There were 300 households, out of which 31.3% had children under the age of 18 living with them, 54.3% were married couples living together, 12.3% had a female householder with no husband present, and 31.0% were non-families. 28.3% of all households were made up of individuals, and 18.0% had someone living alone who was 65 years of age or older. The average household size was 2.42 and the average family size was 2.99.

27.2% are under the age of 18, 6.2% from 18 to 24, 23.2% from 25 to 44, 20.6% from 45 to 64, and 22.8% who were 65 years of age or older. The median age was 39 years. For every 100 females, there were 80.0 males. For every 100 females age 18 and over, there were 75.1 males.

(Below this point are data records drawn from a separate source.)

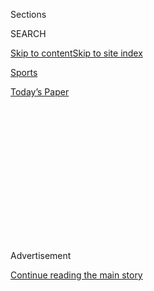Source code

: <div id="app">

<div>

<div>

<div>

<div class="NYTAppHideMasthead css-1q2w90k e1suatyy0">

<div class="section css-ui9rw0 e1suatyy2">

<div class="css-eph4ug er09x8g0">

<div class="css-6n7j50">

</div>

<span class="css-1dv1kvn">Sections</span>

<div class="css-10488qs">

<span class="css-1dv1kvn">SEARCH</span>

</div>

[Skip to content](#site-content)[Skip to site
index](#site-index)

</div>

<div id="masthead-section-label" class="css-1wr3we4 eaxe0e00">

[Sports](https://www.nytimes.com/section/sports)

</div>

<div class="css-10698na e1huz5gh0">

</div>

</div>

<div id="masthead-bar-one" class="section hasLinks css-15hmgas e1csuq9d3">

<div class="css-uqyvli e1csuq9d0">

</div>

<div class="css-1uqjmks e1csuq9d1">

</div>

<div class="css-9e9ivx">

[](https://myaccount.nytimes.com/auth/login?response_type=cookie&client_id=vi)

</div>

<div class="css-1bvtpon e1csuq9d2">

[Today’s
Paper](https://www.nytimes.com/section/todayspaper)

</div>

</div>

</div>

</div>

<div data-aria-hidden="false">

<div id="site-content" data-role="main">

<div>

<div class="css-1aor85t" style="opacity:0.000000001;z-index:-1;visibility:hidden">

<div class="css-1hqnpie">

<div class="css-epjblv">

<span class="css-17xtcya">[Sports](/section/sports)</span><span class="css-x15j1o">|</span><span class="css-fwqvlz">Toronto
Tones Down Its Postseason
Party</span>

</div>

<div class="css-k008qs">

<div class="css-1iwv8en">

<span class="css-18z7m18"></span>

<div>

</div>

</div>

<span class="css-1n6z4y">https://nyti.ms/3gvxulO</span>

<div class="css-1705lsu">

<div class="css-4xjgmj">

<div class="css-4skfbu" data-role="toolbar" data-aria-label="Social Media Share buttons, Save button, and Comments Panel with current comment count" data-testid="share-tools">

  - 
  - 
  - 
  - 
    
    <div class="css-6n7j50">
    
    </div>

  - 

</div>

</div>

</div>

</div>

</div>

</div>

<div id="NYT_TOP_BANNER_REGION" class="css-13pd83m">

</div>

<div id="top-wrapper" class="css-1sy8kpn">

<div id="top-slug" class="css-l9onyx">

Advertisement

</div>

[Continue reading the main
story](#after-top)

<div class="ad top-wrapper" style="text-align:center;height:100%;display:block;min-height:250px">

<div id="top" class="place-ad" data-position="top" data-size-key="top">

</div>

</div>

<div id="after-top">

</div>

</div>

<div>

<div id="sponsor-wrapper" class="css-1hyfx7x">

<div id="sponsor-slug" class="css-19vbshk">

Supported by

</div>

[Continue reading the main
story](#after-sponsor)

<div id="sponsor" class="ad sponsor-wrapper" style="text-align:center;height:100%;display:block">

</div>

<div id="after-sponsor">

</div>

</div>

<div class="css-186x18t">

</div>

<div class="css-1vkm6nb ehdk2mb0">

# Toronto Tones Down Its Postseason Party

</div>

The N.H.L. playoffs are proceeding without fans in and around Scotiabank
Arena, leaving hockey to compete with other leagues for attention.

<div class="css-79elbk" data-testid="photoviewer-wrapper">

<div class="css-z3e15g" data-testid="photoviewer-wrapper-hidden">

</div>

<div class="css-1a48zt4 ehw59r15" data-testid="photoviewer-children">

![<span class="css-16f3y1r e13ogyst0" data-aria-hidden="true">Thousands
of Raptors fans packed the plaza outside Scotiabank Arena during the
N.B.A. finals last season. The same area is nearly empty due to
coronavirus precautions as the arena hosts the Eastern Conference teams
in the N.H.L.
playoffs.</span><span class="css-cnj6d5 e1z0qqy90" itemprop="copyrightHolder"><span class="css-1ly73wi e1tej78p0">Credit...</span><span><span>Cole
Burston/Getty
Images</span></span></span>](https://static01.nyt.com/images/2020/08/04/sports/04nhl-toronto-3/merlin_156430548_d842714e-5d34-4577-8a1d-1ef1a7a59a45-articleLarge.jpg?quality=75&auto=webp&disable=upscale)

</div>

</div>

<div class="css-18e8msd">

<div class="css-vp77d3 epjyd6m0">

<div class="css-1baulvz">

By <span class="css-1baulvz last-byline" itemprop="name">Morgan
Campbell</span>

</div>

</div>

  - 
    
    <div class="css-ld3wwf e16638kd2">
    
    Aug. 4,
    2020
    
    </div>

  - 
    
    <div class="css-4xjgmj">
    
    <div class="css-d8bdto" data-role="toolbar" data-aria-label="Social Media Share buttons, Save button, and Comments Panel with current comment count" data-testid="share-tools">
    
      - 
      - 
      - 
      - 
        
        <div class="css-6n7j50">
        
        </div>
    
      - 
    
    </div>
    
    </div>

</div>

</div>

<div class="section meteredContent css-1r7ky0e" name="articleBody" itemprop="articleBody">

<div class="css-1fanzo5 StoryBodyCompanionColumn">

<div class="css-53u6y8">

TORONTO — On Bremner Boulevard just west of Scotiabank Arena, a few TV
news crews gathered outside the temporary fence surrounding the
building, hoping to see N.H.L. teams leaving or entering the perimeter.

In the past, barricades bounded the wide cul-de-sac, barely pinning in
the crowded street party that drew thousands of fans to the Toronto
Raptors’ run to the 2019 N.B.A. championship. But in the hours before
the start of the 2020 N.H.L. playoffs on Saturday afternoon, the area
featured security, police and a solitary hot dog vendor waiting next to
his cart.

In an indoor retail space across the street, a Sport Chek apparel store
with plenty of Toronto Maple Leafs gear on display was open, but empty
of shoppers. Farther down the concourse, a liquor store had customers
lined up out the door, spaced six feet apart.

Toronto is one of two sites [hosting the N.H.L.’s
postseason](https://www.nytimes.com/2020/07/06/sports/hockey/nhl-playoffs.html)
— [the other is
Edmonton](https://www.nytimes.com/2020/08/01/sports/hockey/edmonton-nhl-playoffs.html)
— in a restart that came after a 140-day pause in play because of the
coronavirus pandemic. The culminating tournament did not compel many
locals to rearrange their priorities during the Simcoe Day holiday
weekend, but the league has put down a symbolic footprint, if not an
economically significant one. Blocks of rooms at two downtown hotels
house the teams and signage on busy sidewalks near the arena remind
pedestrians the N.H.L. has arrived.

</div>

</div>

<div class="css-1fanzo5 StoryBodyCompanionColumn">

<div class="css-53u6y8">

Norm O’Reilly, director of the International Institute for Sport
Business and Leadership at the University of Guelph, said Canadians
recognized the significance of holding the games in the country’s
largest city, “even though there’s very little economic impact because
nobody’s traveling to watch the games.” He added, “For the hard-core
hockey fan, it’s a no-brainer.”

Inside the empty arena, stakes remained high not only for the league,
which is looking to salvage a season upended by the pandemic, but also
for the players, who are competing for the Stanley Cup, after all. But
arena light shows and piped-in crowd noise could not make playoff hockey
without spectators feel normal.

“There’s no crowd, obviously,” Rangers goaltender Henrik Lundqvist said
Saturday after his team’s 3-2 loss to the Carolina Hurricanes. “That
intensity that you feed off of playing in the playoffs, it’s not there.”

</div>

</div>

<div class="css-79elbk" data-testid="photoviewer-wrapper">

<div class="css-z3e15g" data-testid="photoviewer-wrapper-hidden">

</div>

<div class="css-1a48zt4 ehw59r15" data-testid="photoviewer-children">

![<span class="css-16f3y1r e13ogyst0" data-aria-hidden="true">The Maple
Leafs are staying in a downtown hotel, just like all the other teams in
the Toronto hub, though they are playing at their home
arena.</span><span class="css-cnj6d5 e1z0qqy90" itemprop="copyrightHolder"><span class="css-1ly73wi e1tej78p0">Credit...</span><span>Andre
Ringuette/Freestyle Photo, via Getty
Images</span></span>](https://static01.nyt.com/images/2020/08/04/sports/04nhl-toronto-2/merlin_175249056_4e84c0ea-2e8d-4110-8e17-8698c8c85d71-articleLarge.jpg?quality=75&auto=webp&disable=upscale)

</div>

</div>

<div class="css-1fanzo5 StoryBodyCompanionColumn">

<div class="css-53u6y8">

Before restarting play, the N.H.L. published a 28-page manual outlining
how it would operate a playoff schedule while limiting player and staff
exposure to the public during the pandemic. Players and staff undergo
daily Covid-19 screenings, and stay at their hotels when not playing or
training, or at N.H.L.-designated recreational areas, including movie
theaters, patios and lounges.

</div>

</div>

<div class="css-1fanzo5 StoryBodyCompanionColumn">

<div class="css-53u6y8">

The setup helps ensure that all teams feel like visitors, including the
hometown Maple Leafs, who, like every other team in the hub, are staying
in a downtown hotel. “There will be some familiarity for us” being in
the home arena, Maple Leafs captain John Tavares said Sunday before
Toronto’s series-opening loss to the Columbus Blue Jackets. “Things are
going to be different, even when we do get to use our own
facilities.”

<div id="NYT_MAIN_CONTENT_2_REGION" class="css-9tf9ac">

<div>

<div id="styln-prism-freeform-1595872471455" class="section interactive-content interactive-size-medium css-1ftcdic">

<div class="css-17ih8de interactive-body">

<div id="prism-freeform-block-96558" class="css-19mumt8" data-role="complementary" data-storyline="The Coronavirus Outbreak" data-truncated="false" tabindex="0">

<div class="css-a8d9oz">

<div>

### The Coronavirus Outbreak

#### Sports and the Virus

Updated Aug. 4, 2020

Here’s what’s happening as the world of sports slowly comes back to
life:

  -   - As the virus spreads through baseball, [so does
        frustration](https://www.nytimes.com/2020/08/03/sports/baseball/mlb-coronavirus-outbreak.html?action=click&pgtype=Article&state=default&region=MAIN_CONTENT_2&context=storylines_keepup).
        Series have been postponed, teams have been quarantined and road
        trips have been rerouted in a season that has been defined above
        all by its precariousness.
      - On all but the two biggest courts, automated line calls [will
        replace human
        judges](https://www.nytimes.com/2020/08/03/sports/tennis/us-open-hawkeye-line-judges.html?action=click&pgtype=Article&state=default&region=MAIN_CONTENT_2&context=storylines_keepup)
        at the U.S. Open to reduce the number of people on site during
        the pandemic.
      - Mets star Yoenis Cespedes is healthy, but [has decided to opt
        out](https://www.nytimes.com/2020/08/02/sports/baseball/Yoenis-cespedes-opt-out-rule.html?action=click&pgtype=Article&state=default&region=MAIN_CONTENT_2&context=storylines_keepup)
        of the 2020 baseball season for Covid-related reasons.

<div id="styln-survey-component-96558" class="styln-survey-component">

</div>

</div>

</div>

</div>

</div>

</div>

</div>

</div>

But in a league where gate revenue still matters, teams also need to
adjust to a postseason without live spectators.

The Maple Leafs, for example, ranked fourth in the N.H.L. in home
attendance this season, averaging 19,301 fans per home game. Revenue
lost from those fans’ ticket purchases, parking, seat licensing and
concessions adds up. The absence of fans heightens the importance of TV
ratings, even as the N.H.L. competes for North American viewers against
other leagues, like Major League Baseball and the N.B.A., that have
resumed competition this summer.

According to Sports Media Watch, the series opener between the
Pittsburgh Penguins and the Montreal Canadiens averaged 1.54 million
viewers on NBC, a markedly smaller audience than the N.B.A. and M.L.B.
restarts drew earlier in July.

Four years ago, all seven Canadian N.H.L. teams missed the playoffs and
TV ratings cratered. That year, the first week of playoff broadcasts
averaged[a reported 513,000 viewers in
Canada](https://thehockeynews.com/news/article/playoff-tv-ratings-down-a-shocking-61-percent-in-canada),
down 61 percent from the previous season.

Canadian viewership numbers won’t be made available until Tuesday, but
last week, Sportsnet’s Chris Johnston [reported that 4.3 million people
total tuned
in](https://twitter.com/SportsnetPR/status/1288572556887429120) across
the company’s various networks during an N.H.L. exhibition doubleheader
July 28.

But even in hockey-mad Canada, where, in 2013, Rogers, which owns
Sportsnet, agreed to pay $5.2 billion for 12 years of N.H.L. TV rights,
deep fan engagement and big audiences are not guaranteed for this
postseason. The only two Canadian teams at the Toronto playoff hub are
the eighth-seeded Maple Leafs and the 12th-seeded Canadiens. An early
exit for either team would eliminate two of Sportsnet’s biggest TV
attractions.

</div>

</div>

<div class="css-1fanzo5 StoryBodyCompanionColumn">

<div class="css-53u6y8">

O’Reilly said that outside Canada the summer restart was an opportunity
for the N.H.L. to grow its audience beyond its current fan base, but the
league won’t know if it has succeeded until later in the postseason.

“Can they get that share of the market that’s just a general sports
fan?” O’Reilly said. “If the N.H.L. can get them interested in hockey,
that’s a win.”

</div>

</div>

<div>

</div>

</div>

<div>

</div>

<div>

</div>

<div>

</div>

<div>

<div id="bottom-wrapper" class="css-1ede5it">

<div id="bottom-slug" class="css-l9onyx">

Advertisement

</div>

[Continue reading the main
story](#after-bottom)

<div id="bottom" class="ad bottom-wrapper" style="text-align:center;height:100%;display:block;min-height:90px">

</div>

<div id="after-bottom">

</div>

</div>

</div>

</div>

</div>

## Site Index

<div>

</div>

## Site Information Navigation

  - [© <span>2020</span> <span>The New York Times
    Company</span>](https://help.nytimes.com/hc/en-us/articles/115014792127-Copyright-notice)

<!-- end list -->

  - [NYTCo](https://www.nytco.com/)
  - [Contact
    Us](https://help.nytimes.com/hc/en-us/articles/115015385887-Contact-Us)
  - [Work with us](https://www.nytco.com/careers/)
  - [Advertise](https://nytmediakit.com/)
  - [T Brand Studio](http://www.tbrandstudio.com/)
  - [Your Ad
    Choices](https://www.nytimes.com/privacy/cookie-policy#how-do-i-manage-trackers)
  - [Privacy](https://www.nytimes.com/privacy)
  - [Terms of
    Service](https://help.nytimes.com/hc/en-us/articles/115014893428-Terms-of-service)
  - [Terms of
    Sale](https://help.nytimes.com/hc/en-us/articles/115014893968-Terms-of-sale)
  - [Site
    Map](https://spiderbites.nytimes.com)
  - [Help](https://help.nytimes.com/hc/en-us)
  - [Subscriptions](https://www.nytimes.com/subscription?campaignId=37WXW)

</div>

</div>

</div>

</div>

The median income for a household in the city was $30,875, and the median income for a family was $36,528. Males had a median income of $32,292 versus $20,972 for females. The per capita income for the city was $13,824. About 8.7% of families and 13.8% of the population were below the poverty line, including 20.7% of those under age 18 and 14.1% of those age 65 or over.

==Education==
The Calamus–Wheatland Community School District operates public schools serving the community. The district was established on July 1, 1985, by the merger of the Calamus and Wheatland school districts. Calamus–Wheatland High School in Wheatland is a comprehensive four year high school.

==Notable person==

- Elmer George Homrighausen (1900–1982), Dean of Princeton Theological Seminary from 1954 to 1970.